Готлиб только махнул рукой:
— Ах, ничего это пока еще не значит! Известен лишь сам факт, но не более. Великий князь спустя несколько дней покончил собой... Способ и причины сейчас мало кому интересны. Сохранилось лишь его письмо к некоей особе, в котором князь о посещении оной девицы сообщал — но никак не о сути ее мистического откровения...
— А девица эта? — спросил я.
— Умерла, — спокойно отозвался Готлиб. — Всего на день пережила князя. Страдала чахоткой, бедняжка... Да если б и не умерла — толку-то? Приходя в себя, она совершенно не ведала, о чем вещала в состоянии транса. Нет, этот путь мы исследовали — увы, он ведет в тупик.
— Но ведь были еще, вы говорили, стенографы, которые записывали, — вмешался я.
— М-да, были, — согласился он. — Это направление тоже исследовалось. Их было трое, известны имена. Однако все они по разным причинам скончались в течение двух недель после упомянутого события. Как изволите видеть, сия тайна — губительна...
— Но позвольте! — не сдавался я. — Была же и стенограмма! Неужто и она не сохранилась?

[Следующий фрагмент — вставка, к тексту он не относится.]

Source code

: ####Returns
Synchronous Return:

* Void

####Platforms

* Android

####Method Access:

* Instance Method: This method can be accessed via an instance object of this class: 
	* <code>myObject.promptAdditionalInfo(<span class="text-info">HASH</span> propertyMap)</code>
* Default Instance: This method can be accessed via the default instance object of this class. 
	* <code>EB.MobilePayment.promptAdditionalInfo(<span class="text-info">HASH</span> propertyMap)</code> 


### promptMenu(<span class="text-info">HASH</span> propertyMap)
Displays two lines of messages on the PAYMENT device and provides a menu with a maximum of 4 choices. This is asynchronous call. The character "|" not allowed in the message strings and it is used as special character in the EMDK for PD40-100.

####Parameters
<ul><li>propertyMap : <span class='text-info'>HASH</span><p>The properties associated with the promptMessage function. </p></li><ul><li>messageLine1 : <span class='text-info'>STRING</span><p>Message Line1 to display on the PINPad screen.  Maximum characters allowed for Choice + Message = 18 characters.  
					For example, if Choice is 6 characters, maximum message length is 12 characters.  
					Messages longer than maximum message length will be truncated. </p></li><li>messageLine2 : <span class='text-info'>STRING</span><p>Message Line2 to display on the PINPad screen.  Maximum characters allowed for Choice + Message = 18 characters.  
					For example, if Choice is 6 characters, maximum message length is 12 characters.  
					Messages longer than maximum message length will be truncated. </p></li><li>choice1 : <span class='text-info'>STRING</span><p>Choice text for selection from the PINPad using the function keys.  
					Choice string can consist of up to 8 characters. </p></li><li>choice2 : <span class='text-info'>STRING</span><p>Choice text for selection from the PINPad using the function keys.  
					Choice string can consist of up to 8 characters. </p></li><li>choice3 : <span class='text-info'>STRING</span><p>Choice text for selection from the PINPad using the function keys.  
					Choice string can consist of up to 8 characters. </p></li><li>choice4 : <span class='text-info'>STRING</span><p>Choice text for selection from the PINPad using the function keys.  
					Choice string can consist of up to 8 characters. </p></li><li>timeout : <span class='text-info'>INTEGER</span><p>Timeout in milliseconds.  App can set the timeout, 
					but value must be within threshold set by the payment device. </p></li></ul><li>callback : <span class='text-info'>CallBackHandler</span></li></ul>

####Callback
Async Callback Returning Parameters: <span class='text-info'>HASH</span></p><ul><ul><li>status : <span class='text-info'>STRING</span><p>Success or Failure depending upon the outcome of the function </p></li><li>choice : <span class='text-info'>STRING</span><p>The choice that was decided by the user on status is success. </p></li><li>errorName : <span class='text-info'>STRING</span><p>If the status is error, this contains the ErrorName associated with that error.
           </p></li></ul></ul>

— Что ж, мыслите вы правильно, — одобрил Готлиб, — но и тут вынужден вас разочаровать. Да, стенограмма, возможно, и сохранилась; князь даже в своем предсмертном письме говорит, кому он ее препоручил на сохранение — некоему загадочному персонажу с инициалами L.F. Уверяю вас, этого самого L.F. или хотя бы его потомков, его архив, если таковой имелся, искали вполне добросовестно, причем на протяжении вот уже ровно ста лет. Начинала еще царская полиция по приказу министра Плеве, искали даже в Гражданскую, а уж какие потом усилия приложил Лаврентий Палыч Берия, не к ночи будь помянут! Теперь вот мы грешные сбились с ног — всё продолжаем искать его следы...
Он снова примолк.
— И что же? — спросил я.
— А ничего... — сказал Готлиб. — Иногда какие-то проблески, но в сущности — никаких ощутимых результатов. Вот недавно опять насчет него что-то промелькнуло... Ищем-то мы ищем... Но...
— Значит, пока что и здесь тупик?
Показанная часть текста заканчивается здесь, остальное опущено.